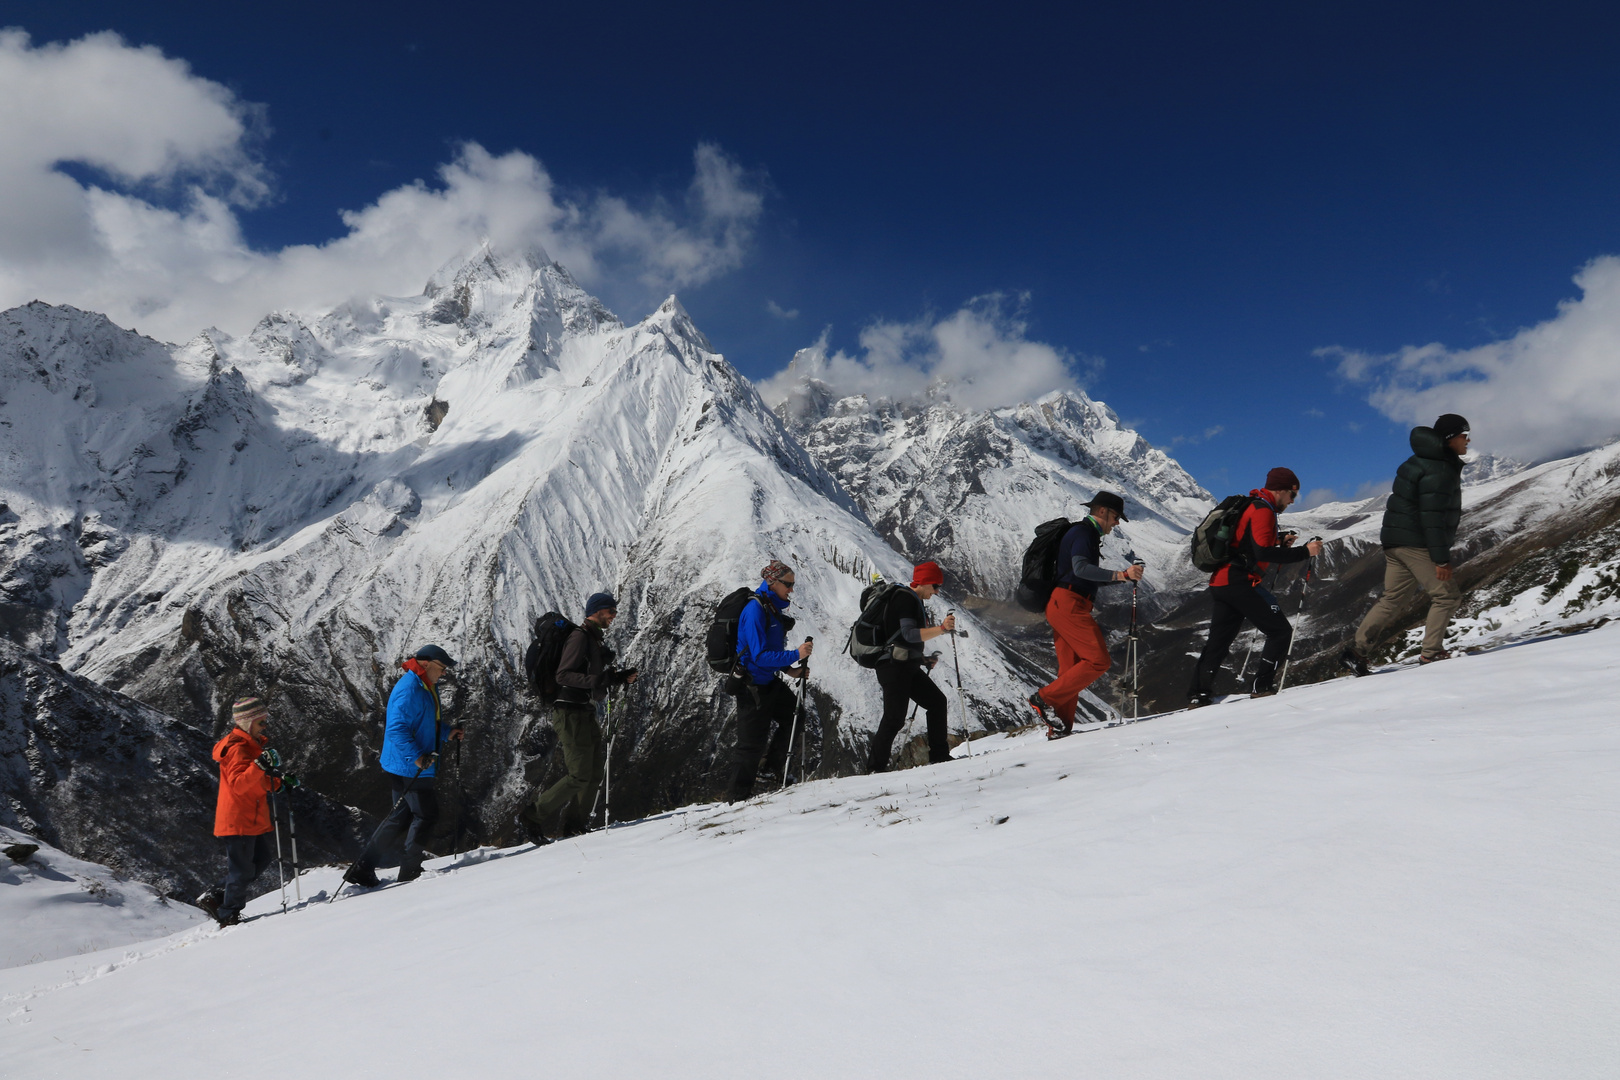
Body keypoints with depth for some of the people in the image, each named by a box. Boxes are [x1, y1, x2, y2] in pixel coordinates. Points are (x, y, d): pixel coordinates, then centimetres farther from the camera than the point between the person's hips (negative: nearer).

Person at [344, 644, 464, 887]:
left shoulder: (426, 688, 14)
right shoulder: (409, 690, -19)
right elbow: (397, 730, -26)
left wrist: (447, 732, 11)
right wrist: (416, 757, -33)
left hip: (414, 765, 10)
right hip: (408, 767, -10)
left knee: (400, 817, 14)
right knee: (426, 814, -2)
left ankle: (362, 869, 18)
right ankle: (409, 872, 9)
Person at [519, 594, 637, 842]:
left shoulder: (595, 640, 19)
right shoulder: (580, 637, -12)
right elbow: (563, 675, -20)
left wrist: (621, 677, 10)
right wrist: (594, 680, -33)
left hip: (586, 714, 10)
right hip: (571, 713, -10)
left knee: (596, 771, 10)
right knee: (580, 775, -11)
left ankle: (574, 824, 19)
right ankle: (532, 817, -1)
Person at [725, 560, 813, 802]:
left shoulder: (773, 608, 7)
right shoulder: (755, 610, -23)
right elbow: (760, 656, -28)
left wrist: (789, 669, 2)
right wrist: (795, 655, -28)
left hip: (768, 682, 9)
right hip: (752, 685, -9)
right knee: (752, 744, -1)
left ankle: (774, 769, 28)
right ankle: (737, 797, 12)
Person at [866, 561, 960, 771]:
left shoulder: (915, 602, 19)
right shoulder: (905, 599, -12)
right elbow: (909, 634, -26)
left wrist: (923, 659, 16)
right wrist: (941, 628, -32)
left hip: (909, 667, 10)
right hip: (894, 667, -10)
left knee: (937, 701, 8)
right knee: (895, 718, -11)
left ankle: (939, 755, 12)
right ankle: (876, 766, -4)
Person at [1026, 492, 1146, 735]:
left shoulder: (1085, 533, 26)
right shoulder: (1082, 532, -6)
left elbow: (1088, 579, 31)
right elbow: (1080, 568, -24)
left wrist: (1125, 576, 23)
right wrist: (1120, 574, -30)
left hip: (1063, 606, 11)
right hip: (1068, 604, -11)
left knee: (1072, 670, 8)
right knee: (1099, 660, -12)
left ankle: (1058, 728, 6)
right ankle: (1045, 698, -12)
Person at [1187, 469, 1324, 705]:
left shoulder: (1250, 506, 21)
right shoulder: (1263, 511, -10)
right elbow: (1263, 553, -21)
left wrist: (1279, 541, 18)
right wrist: (1304, 552, -18)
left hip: (1220, 582, 10)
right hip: (1240, 583, -10)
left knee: (1218, 641, 10)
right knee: (1281, 632, -1)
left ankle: (1199, 695, 7)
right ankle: (1261, 687, -3)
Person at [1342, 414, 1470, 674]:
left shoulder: (1423, 462, 18)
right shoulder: (1439, 470, -14)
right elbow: (1432, 517, -20)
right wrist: (1441, 558, -20)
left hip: (1396, 542, 10)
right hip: (1416, 544, -10)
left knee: (1394, 600, 10)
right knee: (1446, 595, -2)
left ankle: (1357, 651, 5)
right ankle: (1431, 652, 0)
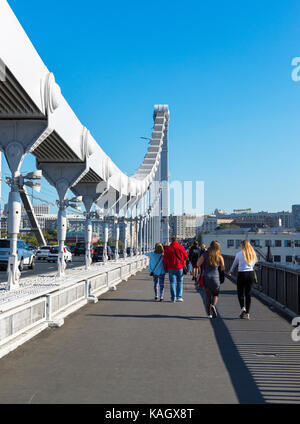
---+---
For each record, return its text exactly and leave any picture out.

_SOLUTION TO THIS PROBLEM:_
Body keypoints with depth for some of the people in the image, each named by a box. Boxes are [x1, y1, x2, y2] in pixel coordinates. Points are (x, y, d): pixel coordinates, then centimetres farther from the camera than the point between the person's hips (negative: nearer).

Person at [344, 644, 464, 887]:
left shoulder: (426, 688, 14)
right shoulder: (409, 690, -19)
right elbow: (397, 730, -26)
left wrist: (447, 732, 11)
right wrist: (416, 757, -33)
left hip: (414, 765, 10)
right hip: (408, 767, -10)
left knee: (400, 817, 14)
right knee: (426, 814, -2)
left ankle: (362, 869, 18)
right ankle: (409, 872, 9)
Person at [519, 594, 637, 842]:
left shoulder: (595, 640, 19)
right shoulder: (580, 637, -12)
right elbow: (563, 675, -20)
left wrist: (621, 677, 10)
right wrist: (594, 680, -33)
left hip: (586, 714, 10)
right hip: (571, 713, -10)
left knee: (596, 771, 10)
right knee: (580, 775, -11)
left ankle: (574, 824, 19)
right ankle: (532, 817, -1)
Person at [725, 560, 813, 802]:
left shoulder: (773, 608, 7)
right shoulder: (755, 610, -23)
right elbow: (760, 656, -28)
left wrist: (789, 669, 2)
right wrist: (795, 655, -28)
left hip: (768, 682, 9)
right hip: (752, 685, -9)
right knee: (752, 744, -1)
left ankle: (774, 769, 28)
right ankle: (737, 797, 12)
Person at [866, 561, 960, 771]:
left shoulder: (915, 602, 19)
right shoulder: (905, 599, -12)
right elbow: (909, 634, -26)
left wrist: (923, 659, 16)
right wrist: (941, 628, -32)
left hip: (909, 667, 10)
right hip: (894, 667, -10)
left knee: (937, 701, 8)
right knee: (895, 718, -11)
left ankle: (939, 755, 12)
right ankle: (876, 766, -4)
Person at [1026, 492, 1146, 735]:
left shoulder: (1085, 533, 26)
right shoulder: (1082, 532, -6)
left elbow: (1088, 579, 31)
right elbow: (1080, 568, -24)
left wrist: (1125, 576, 23)
right wrist: (1120, 574, -30)
left hip: (1063, 606, 11)
right hip: (1068, 604, -11)
left knee: (1072, 670, 8)
right knee: (1099, 660, -12)
left ankle: (1058, 728, 6)
right ankle: (1045, 698, -12)
Person at [1187, 469, 1324, 705]:
left shoulder: (1250, 506, 21)
right shoulder: (1263, 511, -10)
right elbow: (1263, 553, -21)
left wrist: (1279, 541, 18)
right wrist: (1304, 552, -18)
left hip: (1220, 582, 10)
right hip: (1240, 583, -10)
left knee: (1218, 641, 10)
right knee: (1281, 632, -1)
left ankle: (1199, 695, 7)
right ankle: (1261, 687, -3)
Person at [1342, 414, 1470, 674]:
left shoulder: (1423, 462, 18)
right shoulder: (1439, 470, -14)
right elbow: (1432, 517, -20)
right wrist: (1441, 558, -20)
left hip: (1396, 542, 10)
right hip: (1416, 544, -10)
left knee: (1394, 600, 10)
right knee: (1446, 595, -2)
left ankle: (1357, 651, 5)
right ankle: (1431, 652, 0)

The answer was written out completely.